India’s plan will be to leverage scale for its ambitious green hydrogen plan in the favour of its renewable energy programme, facilitating the country to run the world’s largest clean energy programme.
As per the draft cabinet note, GHCO is expected to be increased from 0.15 per cent in 2023-24 to 0.25 per cent and 0.5 per cent in 2024-25 and 2025-26 respectively. Following, it might be increased to 1.5 per cent, 3.5 per cent and 6.5 per cent in the next successive years. According to reports, the draft cabinet note have been circulated by the ministry of new and renewable energy (MNRE) to the departments of fertilizers, heavy industries, science and technology, economic affairs, promotion of industry and internal trade, revenue, NITI Aayog along with minister of petroleum and natural gas, power, road transport and highway.
An MRNE official stated, “The proposal for mandating green hydrogen consumption by fertilizer producer and petroleum refineries is under consultation. Details of quantum of mandate share, required renewable energy capacity etc are yet to be firmed up.” As far as the data are concerned around 54 per cent or 3.6 mmt of country’s annual hydrogen consumption of 6.7 mmt is used in petroleum refining and the remaining in fertilizer production.

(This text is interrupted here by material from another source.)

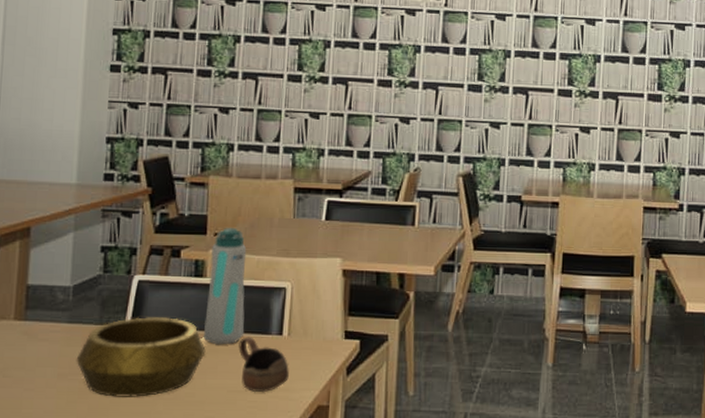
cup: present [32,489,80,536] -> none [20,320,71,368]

The green hydrogen produced by electrolysis costs around Rs 350 per kg at present, and the plan is to reduce it to Rs 160 per kg by 2029-30. The government further aims to stretch the production linked incentives scheme for manufacturing electrolysers to produce green hydrogen.
Green hydrogen is produced by splitting water into hydrogen and oxygen with the use of an electrolyser that may b e powered up electricity from the renewable energy source like wind and solar.